[Page-level text extractions]
============

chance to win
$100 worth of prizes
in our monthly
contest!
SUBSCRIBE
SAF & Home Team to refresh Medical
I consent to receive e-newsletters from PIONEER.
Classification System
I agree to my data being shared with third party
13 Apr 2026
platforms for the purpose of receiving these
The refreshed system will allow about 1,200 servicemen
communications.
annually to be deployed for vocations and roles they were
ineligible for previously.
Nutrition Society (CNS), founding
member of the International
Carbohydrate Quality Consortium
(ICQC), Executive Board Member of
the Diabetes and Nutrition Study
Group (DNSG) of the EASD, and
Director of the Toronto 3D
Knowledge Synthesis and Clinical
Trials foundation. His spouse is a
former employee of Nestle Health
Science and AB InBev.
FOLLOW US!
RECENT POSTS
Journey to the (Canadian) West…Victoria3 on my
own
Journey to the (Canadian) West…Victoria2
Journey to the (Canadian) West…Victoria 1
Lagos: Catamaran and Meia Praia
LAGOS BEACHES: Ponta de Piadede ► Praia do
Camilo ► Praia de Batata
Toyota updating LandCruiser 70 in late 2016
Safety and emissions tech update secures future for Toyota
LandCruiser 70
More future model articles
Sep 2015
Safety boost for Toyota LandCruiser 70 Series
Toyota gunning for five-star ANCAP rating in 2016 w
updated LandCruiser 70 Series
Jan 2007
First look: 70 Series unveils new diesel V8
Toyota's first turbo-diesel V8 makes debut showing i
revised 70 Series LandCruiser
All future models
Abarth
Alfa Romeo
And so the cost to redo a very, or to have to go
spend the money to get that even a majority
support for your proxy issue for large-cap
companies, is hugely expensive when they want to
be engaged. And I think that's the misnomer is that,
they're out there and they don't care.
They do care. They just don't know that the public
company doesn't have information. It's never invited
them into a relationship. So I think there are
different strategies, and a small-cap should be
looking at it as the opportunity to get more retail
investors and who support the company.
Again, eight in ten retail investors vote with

============

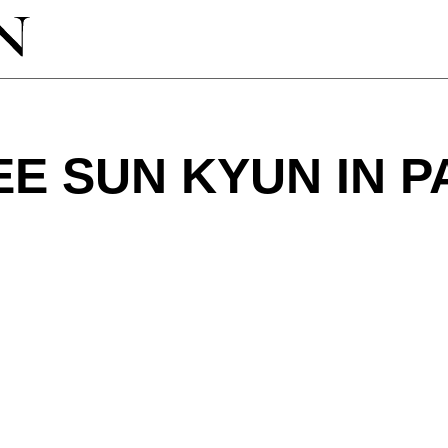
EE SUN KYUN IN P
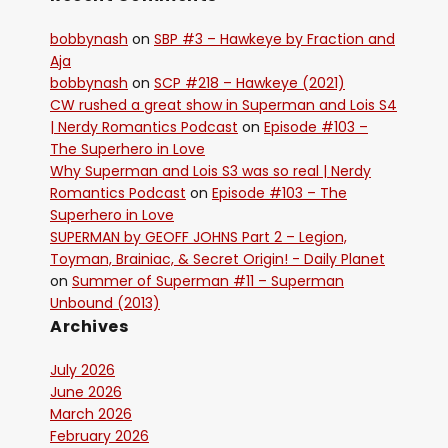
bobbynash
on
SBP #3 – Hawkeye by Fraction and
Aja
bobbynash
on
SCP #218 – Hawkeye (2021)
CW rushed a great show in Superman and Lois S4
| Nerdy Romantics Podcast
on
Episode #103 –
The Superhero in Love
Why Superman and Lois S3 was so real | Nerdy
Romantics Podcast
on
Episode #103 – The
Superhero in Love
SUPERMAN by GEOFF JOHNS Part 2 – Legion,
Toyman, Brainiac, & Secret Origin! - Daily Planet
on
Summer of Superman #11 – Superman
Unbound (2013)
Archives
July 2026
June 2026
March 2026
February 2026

============

Problem to solve: Show all lines from the data above in which the word "that" appears.

Exercise result:
spend the money to get that even a majority
be engaged. And I think that's the misnomer is that,
They do care. They just don't know that the public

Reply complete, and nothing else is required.